Especially at the end of the sanding, you should make sure that you have sanded every spot with the corresponding grit. If you have sanded one area with a coarser grit than the rest of the area, the wood sucks differently there. If the wood is stained later, clearly visible color differences are the result. Change the sandpaper in good time, especially for fine sanding with 150, 180, and 220 grit. If you have used blunt sandpaper in some areas and sharp sandpaper in other areas, this will also lead to color differences. Different grain accentuation effects also occur when painting and oiling the surface if sanding is irregular.

How finely does a wooden surface have to be sanded?

At the end of the grinding, the question arises as to which grit you should stop with. For example, if you stop with 150 or 180 grit, you’ll finish faster and save sandpaper at the same time. This is possible when sanding by hand. However, one should finally check whether the surface feels sufficiently smooth.

With orbital sanders and random orbit sanders, you should always use up to 220 grit to avoid “sanding rings”. Coarser grits leave hardly any visible squiggles when machine sanded, but these become visible after the surface treatment.

If a surface is to be waxed or oiled, it is advisable to sand it particularly finely. The natural surfaces are so thin that you can feel every rough spot. Here you grind both with the machine and by hand up to 220 grit.

If the first application has dried on oiled surfaces, you should sand finely in between. 320 grit is recommended if the surface is to be particularly fine. For simpler surfaces, 220 grit is sufficient.

Tip:

If you are not sure how finely you should sand, make a surface sample. This is particularly useful for larger projects or when using particularly valuable materials. This minimizes the risk of a major loss of time or material.

Grinding disc for an eccentric grinder with a 125 mm grinding disc diameter. The grit is very fine with P 320.

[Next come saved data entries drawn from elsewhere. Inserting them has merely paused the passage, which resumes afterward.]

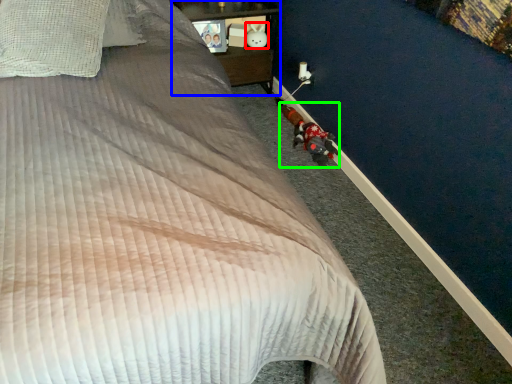
Question: Which object is the closest to the toy (highlighted by a red box)? Choose among these: furniture (highlighted by a blue box) or toy (highlighted by a green box).

Choices:
 (A) furniture
 (B) toy

Answer: (A)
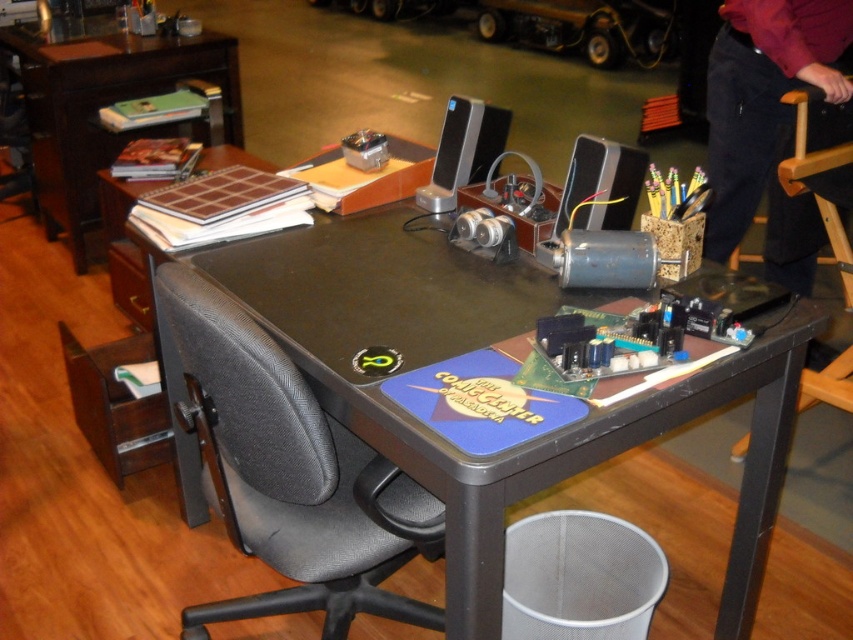
Between dark blue jeans at lower right and wooden chair at right, which one has less height?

Eccentric-grinder-with-a-125 mm
Eccentric-grinder-with-a-125 mm

For oiled surfaces, an intermediate sanding with 320 grit ensures a smooth surface that is very pleasant to the touch.

Section old paintwork

320-grit-ensures-a-smooth-surface
320-grit-ensures-a-smooth-surface

Coarser sandpaper-like 40 grit is only needed if you want to sand off old paintwork. It is often necessary to sand off several layers of paint, as old furniture has been painted over again and again. To do this, you enter with 40 papers. The layer of lacquer is sanded down until wood can be seen. Then sand it down with 80-grade paper. The 40-grade paper would cause deep scratches on the wood.

When sanding off old paintwork, work at a reduced speed. This avoids the generation of excessive frictional heat. Too much heat will cause the sandpaper to clog prematurely.

My advice:

make sure you have good dust extraction too. Dust reduces the grinding performance. In addition, old paint often contains heavy metals. Better not to inhale these.

40 grit sandpaper is good for sanding down old paintwork.